Technologies in Automation Industry

Top 4 Automation Technologies Used In Automotive Industry

The proliferation of Industrial automation can be seen in almost every industry today, and the automotive industry is no different. Machine learning and AI has already started making an impact here, as we have seen: self-driven cars, for example. Many experts are already wondering if AI is already being overused – driverless cars have not gone down well with everyone.

However, automation has several positive outcomes for the automotive industry: IoT technology and AI, collaborative robots, robotic arms and so on are involved in the production of complex components like chassis, power trains, and so on. Simpler parts are made by human employees in the factories.

Robots are able to handle complex manufacturing jobs and finish them much faster than human employees. With advanced robotics, learning modules and automation technology, tasks are being executed more precisely, boosting productivity in the automotive industry.

Let’s take a look at the most advanced automation technologies in use in the automotive industry today:

Machine Vision

Machine Vision helps automobile makers to adopt machine inspection by offering a way to automatically perform this task internally.

In fact, it was this industry that first adopted MV to conduct image based automated inspection, control processes, guide robots and for analysis of automated inspection. Machine vision a rich source of numerous high end technologies, integrated systems, and software and hardware products.

It functions like the production process eye, and uses imaging processes like hyperspectral, infrared, line scan, X-Ray, 3D and conventional imaging.

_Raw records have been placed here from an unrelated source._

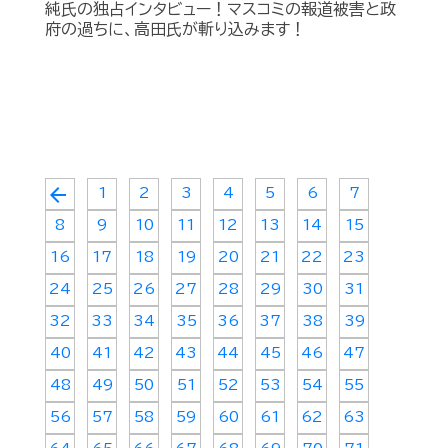
純氏の独占インタビュー！マスコミの報道被害と政
府の過ちに、高田氏が斬り込みます！
arrow_back
1
2
3
4
5
6
7
8
9
10
11
12
13
14
15
16
17
18
19
20
21
22
23
24
25
26
27
28
29
30
31
32
33
34
35
36
37
38
39
40
41
42
43
44
45
46
47
48
49
50
51
52
53
54
55
56
57
58
59
60
61
62
63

A smart camera or sensors with frame grabbers are used with interfaces to record images of the surface that needs to be inspected. Some companies also use digital cameras that can be connected directly to computers via USB, FireWire or Gigabit Ethernet.

In the automotive industry, the camera captures images of the specific component that needs inspection; the images are analyzed and processed by  a software app. This way, MV enables automobile makers to cut costs, raise prices, and compete strongly.

Collaborative Robots

Also called Cobots, these robots can work independently of humans. With the help of machine learning, a cobot pauses operations when it detects human presence in its space. Cobots help workers in several ways – for example, when multiple functions need to be performed simultaneously, the cobot lets the worker do his job, and then shuts down when he is done. But there are other types of cobots also – in fact, based on the function it performs, a cobot can be  any one of the following four:

  1. Safety monitored stop
  2. Hand guiding
  3. Speed and separation monitoring
  4. Power and force limiting

As of now, cobots are being used to build cars and car-making robots, and in assembly lines; this can significantly increase speed and productivity.

Artificial Intelligence for Driverless/Autonomous Cars

AI is defined as  a system that studies its environment and takes steps to maximize its chances of achieving certain goals. This seems especially true when you look at the ongoing research for driverless cars, that make use of different levels of AI. Tesla has developed its autonomous car hardware, dubbed ‘Autopilot’, and it has been deployed on all of Tesla’s models. Elon Musk the CRO wants to implement level 5 AI in all Tesla cars.

How does this work? The software creates and stores a map internally, of the surroundings – the region, street, etc.via smart sensors like radar or laser. It analyzes this information and plots the best possible trajectory; instructions are then sent to the vehicle actuators in charge of steering, accelerating and braking. The car is empowered to navigate around obstacles and follow rules with the help of a complex combination of obstacle avoidance algorithms, driving protocols in code, predictive modeling, and ‘smart’ discrimination between objects – for example, distinguishing between a bicycle and motorcycle.

Cognitive Computing in IoT Connected Cars

Cognitive computing technology platforms are based on signal processing and AI, and envelops and utilizes the usual AI elements like human language processing, machine learning, reasoning, interaction between computers and humans, and so on.

Connected cars connect to one another through the internet to communicate and create a secure path with no intervening traffic. Some companies like BMW and IBM are even integrating IoT and CC to build driverless cars that can communicate with each other, and identify and link driving patterns to emotional responses of human drivers in myriad scenarios – i.e. – braking hard to avoid collision.

If they succeed, it would open the doors to build even more complex cars. ThingWorx is an IoT platform which automobile manufacturers can use to build a cloud based application to connect to vehicles and OBDII devices, control vehicular diagnostics and manage driving behavior information, integrate this data with enterprise systems and craft innovative connected car apps. It could be possible that we will not have any more accidents one day – with the right combination of these multiple platforms.

Conclusion

These 4 automation technologies are the harbingers of a new wave in the automotive industry but we need to proceed with caution, as the danger of too much technology rendering humans useless may not entirely fanciful.